Although the previous federal government supplied billions of dollars to speed the adoption of EHR, the hospitals still don’t have those systems that can rise to the information challenges faced by healthcare professionals every day, especially in times of coronavirus outbreak.

The healthcare providers encounter several issues: poor user interfaces, the low-quality data, the limited ability of analysis and interoperability, usability issues, etc. These impediments have disabled the capacity of clinicians to convey better quality services during the COVID-19 emergency.

To address these basic requirements, the EHR must evolve its focus from an individual’s medical record to an individual’s health plan and focus on clinical transactions support to a focus on offering the precise data to the clinicians and the patient. We know that EHRs are reasonably good at keeping track of patient records; however, it must also transit in the future to help the providers plan. It must let them make plans and keep it on track with a goal in mind.

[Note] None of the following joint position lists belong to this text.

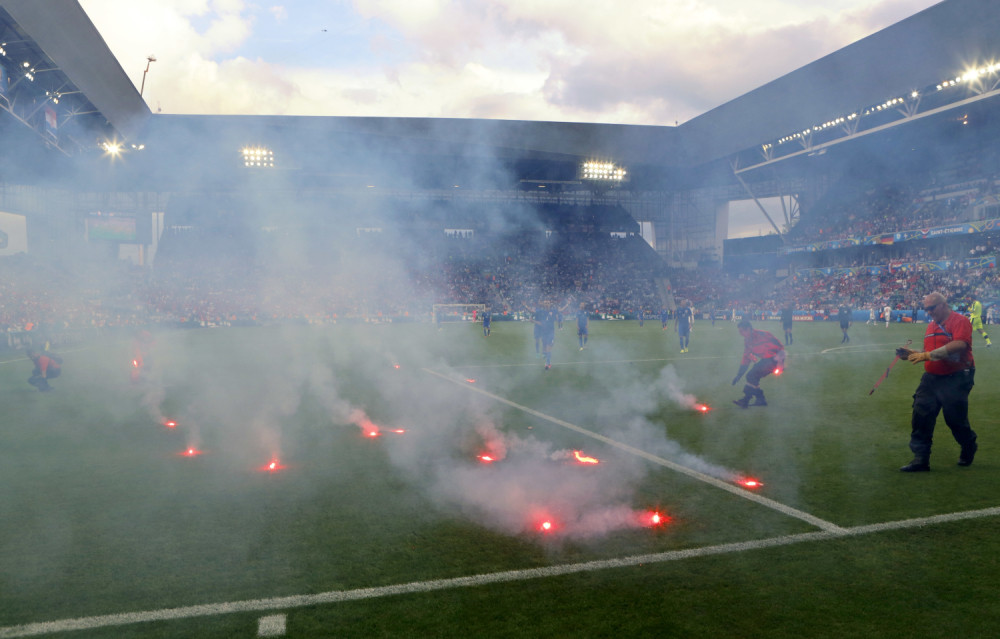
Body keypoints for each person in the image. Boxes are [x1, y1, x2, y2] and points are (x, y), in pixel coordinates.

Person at [896, 291, 977, 472]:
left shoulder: (960, 321)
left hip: (956, 377)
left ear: (943, 304)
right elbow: (929, 352)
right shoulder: (931, 326)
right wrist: (913, 354)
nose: (929, 312)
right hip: (931, 377)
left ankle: (968, 445)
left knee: (955, 419)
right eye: (926, 309)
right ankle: (920, 459)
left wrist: (927, 355)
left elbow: (959, 344)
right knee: (921, 415)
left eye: (931, 308)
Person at [731, 320, 785, 408]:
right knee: (752, 376)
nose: (740, 334)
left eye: (741, 331)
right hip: (766, 360)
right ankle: (760, 400)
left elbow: (780, 347)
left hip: (774, 359)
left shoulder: (764, 335)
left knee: (751, 375)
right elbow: (746, 358)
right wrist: (739, 375)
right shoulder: (747, 341)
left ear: (748, 329)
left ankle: (746, 400)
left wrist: (781, 363)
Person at [532, 300, 558, 369]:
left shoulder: (554, 311)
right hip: (543, 332)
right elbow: (534, 314)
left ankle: (547, 363)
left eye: (548, 303)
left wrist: (559, 320)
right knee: (545, 348)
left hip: (551, 332)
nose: (547, 304)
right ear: (543, 305)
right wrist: (532, 320)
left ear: (550, 304)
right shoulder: (541, 312)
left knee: (548, 347)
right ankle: (546, 357)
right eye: (545, 303)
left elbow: (558, 315)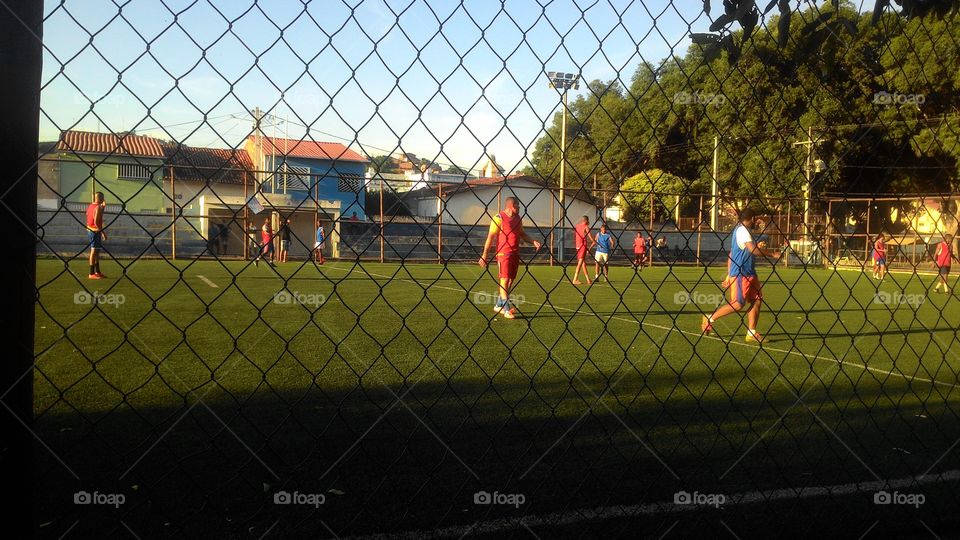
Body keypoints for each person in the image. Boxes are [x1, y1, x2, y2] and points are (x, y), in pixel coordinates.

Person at [702, 208, 783, 343]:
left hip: (750, 272)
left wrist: (728, 274)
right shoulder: (742, 231)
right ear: (751, 219)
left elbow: (732, 254)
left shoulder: (743, 231)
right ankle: (709, 318)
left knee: (756, 300)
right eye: (755, 220)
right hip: (740, 274)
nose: (755, 222)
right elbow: (752, 250)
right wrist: (772, 254)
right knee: (738, 304)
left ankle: (751, 333)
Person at [478, 197, 542, 319]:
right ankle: (507, 309)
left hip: (515, 253)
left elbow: (522, 234)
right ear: (512, 206)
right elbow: (490, 236)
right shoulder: (498, 218)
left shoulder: (518, 219)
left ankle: (498, 305)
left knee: (510, 281)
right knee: (504, 280)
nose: (520, 208)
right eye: (518, 206)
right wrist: (485, 254)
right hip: (503, 253)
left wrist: (533, 241)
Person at [85, 191, 108, 279]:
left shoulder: (91, 206)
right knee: (94, 251)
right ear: (99, 198)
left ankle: (97, 271)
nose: (103, 200)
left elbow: (91, 214)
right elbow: (96, 222)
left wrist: (103, 206)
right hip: (94, 231)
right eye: (102, 198)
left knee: (97, 252)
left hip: (91, 230)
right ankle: (91, 273)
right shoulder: (97, 207)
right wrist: (103, 233)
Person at [571, 216, 594, 285]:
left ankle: (588, 279)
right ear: (586, 220)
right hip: (583, 246)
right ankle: (575, 279)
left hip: (577, 246)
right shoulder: (586, 227)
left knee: (583, 263)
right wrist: (595, 242)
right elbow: (590, 238)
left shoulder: (577, 226)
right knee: (580, 263)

An arrangement-driven and intelligent EHR is prepared to manage the COVID-19 pandemic by consolidating the most recent proof-based medicines into patient’s consideration plans dependent on their present status that are known to influence the results and save numerous lives. In any case, accomplishing such a service requires a degree of industry collaboration that is contradictory to how it has done things before.

Virginia Mason, Kaiser Permanente, and Intermountain Healthcare are some pioneers who have adopted the new health care business model. Their experiences will undoubtedly pave the way to the next-gen EHR.